Embora “Elvis” não seja uma visão super perspicaz da vida do rei para os fãs hardcore, ele tenta lançar uma luz diferente sobre sua vida do que a cultura pop moderna tem focado. Luhrmann está bastante interessado na relação de Elvis com a música e a cultura negras, e seu amor e respeito por ela. Este é um filme ardentemente contra a ideia de que Elvis apenas roubou da música negra, mostrando-o elogiando abertamente os músicos negros, que por sua vez se inspiraram nele.

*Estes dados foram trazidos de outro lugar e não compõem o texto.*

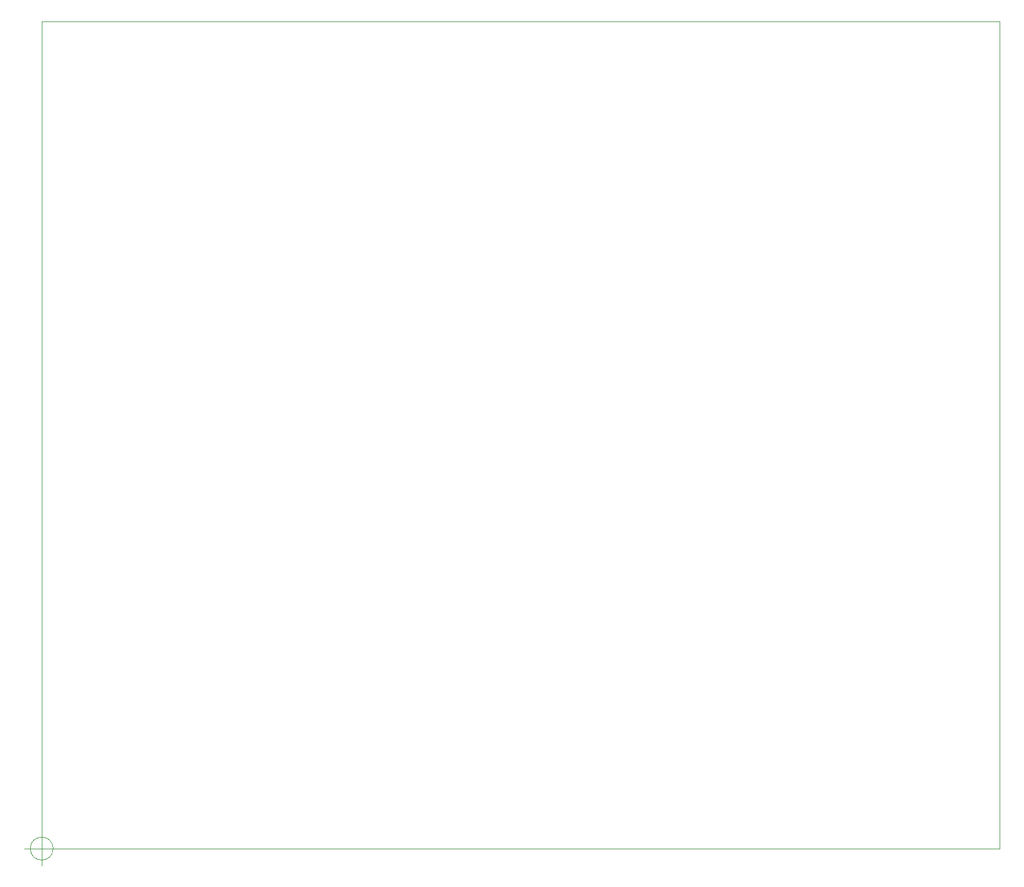
<source format=gm1>
G04 #@! TF.GenerationSoftware,KiCad,Pcbnew,(5.1.8)-1*
G04 #@! TF.CreationDate,2021-01-01T13:05:33+09:00*
G04 #@! TF.ProjectId,mifune_TE0890_local_board,6d696675-6e65-45f5-9445-303839305f6c,0.1*
G04 #@! TF.SameCoordinates,Original*
G04 #@! TF.FileFunction,Profile,NP*
%FSLAX46Y46*%
G04 Gerber Fmt 4.6, Leading zero omitted, Abs format (unit mm)*
G04 Created by KiCad (PCBNEW (5.1.8)-1) date 2021-01-01 13:05:33*
%MOMM*%
%LPD*%
G01*
G04 APERTURE LIST*
G04 #@! TA.AperFunction,Profile*
%ADD10C,0.050000*%
G04 #@! TD*
G04 APERTURE END LIST*
D10*
X39766666Y-152400000D02*
G75*
G03*
X39766666Y-152400000I-1666666J0D01*
G01*
X35600000Y-152400000D02*
X40600000Y-152400000D01*
X38100000Y-149900000D02*
X38100000Y-154900000D01*
X38100000Y-31750000D02*
X177800000Y-31750000D01*
X38100000Y-152400000D02*
X38100000Y-31750000D01*
X177800000Y-152400000D02*
X38100000Y-152400000D01*
X177800000Y-31750000D02*
X177800000Y-152400000D01*
M02*

</source>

Ele se sente mais em casa ouvindo e cantando música gospel, passando seu tempo na Beale Street de Memphis, a casa do Blues, e saindo com BB King (Kelvin Harrison Jr.) enquanto ouve Little Richard (um excelente Alton Mason) e Big Mama Thornton (Shonka Dukureh). Assim como Elvis desafiou a ideia de sexualidade na América dos anos 50, ele desempenhou um papel, ainda que pequeno, na integração através da cultura pop, com uma base de fãs que cruza as fronteiras raciais.

Dito isto, o filme vai um pouco longe demais com essa ideia, quase fazendo de Elvis um aspirante a ativista político tão ferido pela morte de Martin Luther King que você pensaria que ele marchou junto com ele. Sua mágoa sobre o estado do mundo vem do nada e é rapidamente deixada para trás, servindo apenas para aumentar ainda mais o tempo de execução.

“Elvis” é o filme mais feito por Baz Luhrmann, uma compilação de seus maiores sucessos do cinema, todos empregados para um filme tão excessivo e grandioso quanto o próprio Elvis. Embora o dispositivo de enquadramento nem sempre funcione, o desempenho impressionante de Austin Butler, o design de produção luxuoso e a edição semelhante a uma história em quadrinhos fazem um filme não muito diferente do próprio Elvis – cheio de personalidade, meio vazio, mas inegavelmente agradável.

/Classificação do filme: 7 em 10

“Elvis” estreou como parte do Festival de Cinema de Cannes 2022.